◆ **THE TASK**
What you produce should match the records below precisely, except that images are removed.

Source records:
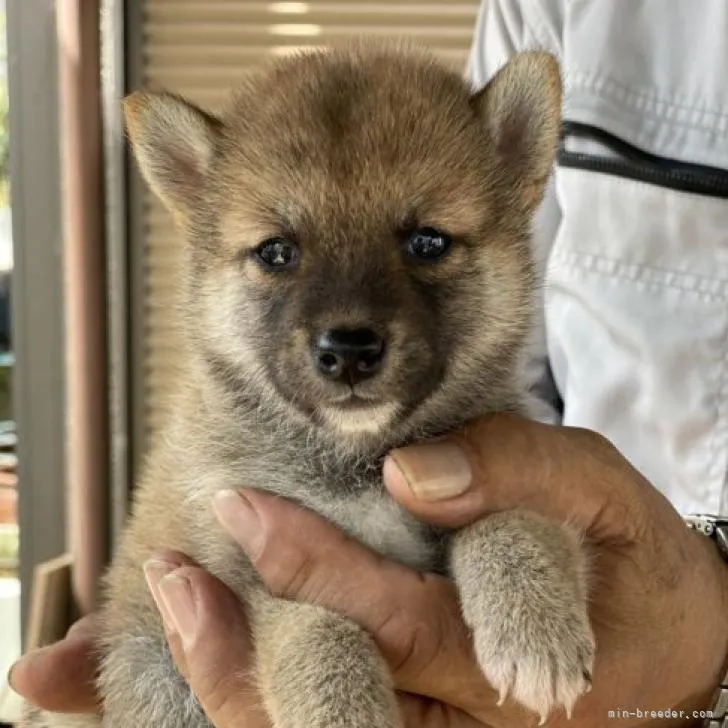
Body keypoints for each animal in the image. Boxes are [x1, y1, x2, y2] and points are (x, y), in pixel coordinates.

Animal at [22, 39, 596, 728]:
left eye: (428, 242)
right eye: (276, 252)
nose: (348, 351)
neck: (357, 463)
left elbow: (513, 520)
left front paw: (536, 622)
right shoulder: (253, 567)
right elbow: (321, 636)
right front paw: (343, 710)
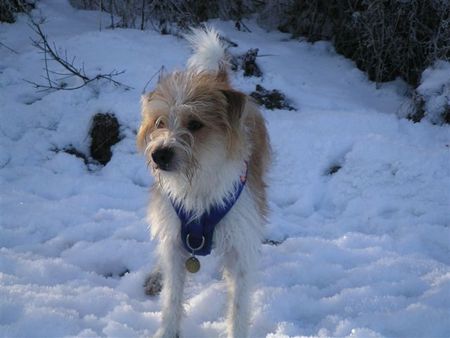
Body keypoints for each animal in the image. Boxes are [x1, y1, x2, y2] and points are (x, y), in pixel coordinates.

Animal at [137, 27, 270, 338]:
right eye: (160, 122)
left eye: (195, 124)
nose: (159, 154)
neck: (198, 184)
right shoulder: (174, 240)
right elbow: (172, 297)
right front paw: (168, 331)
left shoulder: (241, 244)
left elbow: (238, 305)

◆ **RESULT FOR THIS EXERCISE**
Body keypoints for each animal in the image. Boxes are [x1, y1, x2, y2] and points are (x, y), in pixel coordinates.

Animal at [22, 39, 596, 728]:
left eye: (428, 242)
right eye: (276, 252)
nose: (348, 351)
neck: (357, 463)
left elbow: (513, 520)
left front paw: (536, 622)
right shoulder: (253, 567)
right elbow: (321, 636)
right front paw: (343, 710)
Body keypoints for each animal in the image. Boxes are [x1, y1, x2, y2] and points are (x, y), in pixel coordinates.

Animal at [137, 27, 270, 338]:
right eye: (160, 122)
left eye: (195, 124)
nose: (159, 154)
neck: (198, 184)
right shoulder: (174, 240)
right elbow: (172, 297)
right front paw: (168, 331)
left shoulder: (241, 244)
left elbow: (238, 305)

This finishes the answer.